Since leaving elected office, Mr. Winter has served on the boards of numerous organizations, including the National Civic League, MDC, Inc., the Pew Partnership, the Charles F. Kettering Foundation, the Foundation for the Mid-South, and the National Issues Forum Institute. Mr. Winter is currently a member of the law firm of Watkins Ludlam Winter & Stennis, P.A. in Jackson, Mississippi. The William Winter Center for Racial Reconciliation at the University of Mississippi was recently established in his honor.

  Alma Powell  
  Alma Powell has a lifelong commitment to our nation and its citizens. Currently she is chairman of America's Promise-The Alliance for Youth, vice chair of the Kennedy Center, and chair of the
Pew Partnership for Civic Change. She also served as chairman of the National Council of the Best Friends Foundation. She is the recipient of numerous awards including an Honorary Doctor of Letters from Emerson College, the Leadership Award from the Women's Center of Virginia, and was named Washingtonian of the Year by Washingtonian magazine in 1999. She served as the Army liaison to the National Red Cross and was the Advisor to the Red Cross of the Military District of Washington. During her husband’s tenure as Secretary of State, Mrs. Powell served as the honorary president of the Associates of the American Foreign Service Worldwide.

In addition to her many service-minded activities, Mrs. Powell has added “author” to her list of credits with the 2003 publications of two children’s books: My Little Wagon and America’s Promise.

  Paul Aicher  
  Paul J. Aicher founded and was president of Technical Materials, Inc., a firm which develops processes for bonding special metals for the electronics and semi-conductor industries. After the sale of his company in 1982, Mr. Aicher founded the Topsfield Foundation, Inc. (now the Paul J. Aicher Foundation) to support grass-roots projects that would help people connect their life experiences and values to social and political issues. Perhaps the greatest legacy of the foundation and Paul's vision is the Study Circles Resource Center, a national organization committed to promoting informed citizen dialogue on critical issues.
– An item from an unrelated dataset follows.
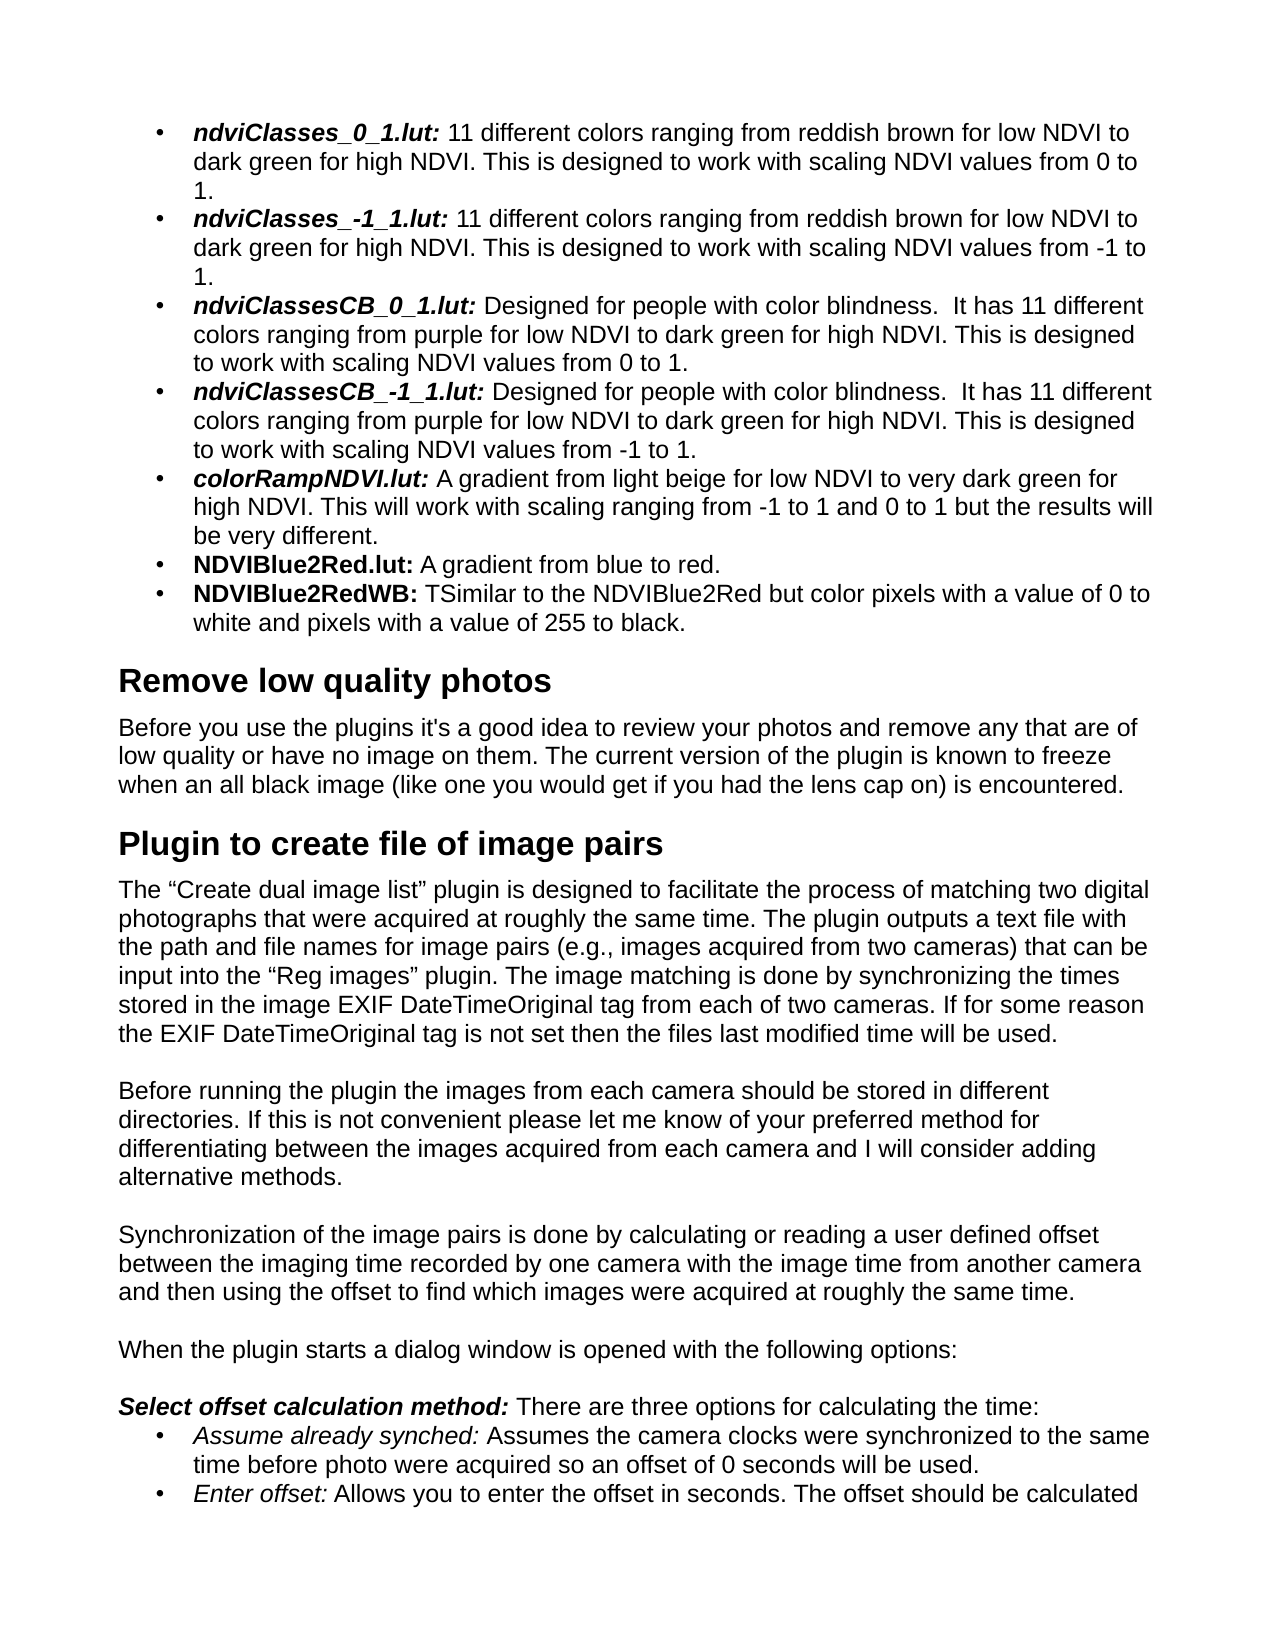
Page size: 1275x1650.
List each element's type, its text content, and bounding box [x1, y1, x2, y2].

Over the years, Mr. Aicher has been active in various community concerns. He acted as a facilitator for the American Foundation for Political Education, a national program underwritten by the Ford Foundation during the 1950’s. Later, when he founded the Berks County World Affairs Council, Mr. Aicher took part in the Great Decisions project of the Foreign Policy Association. Mr. Aicher credits these experiences with instilling in him an enduring interest and faith in deliberative democracy.

  John Gardner  
  John W. Gardner was a leader in many arenas, from government and politics to civil rights, education, and philanthropy. He served in many influential roles: as president of the Carnegie Corporation of New York and the Carnegie Foundation for the Advancement of Teach; Secretary of Health, Education, and Welfare; chairperson of the National Urban Coalition; founding chairman of Common Cause; and founding chairperson of Independent Sector. In 1964, he received the Presidential Medal of Freedom, the nation’s highest civilian honor.

Mr. Gardner was the architect of the Great Society programs, as Lyndon Johnson’s Secretary of Health, Education, and Welfare, and counselor to five other presidents. In his remarkable career, he played an instrumental role in a vast array of enterprises, including the White House Fellows Program, public television, enforcement of the Civil Rights Act, Medicare, the Enterprise Corps and many, many others.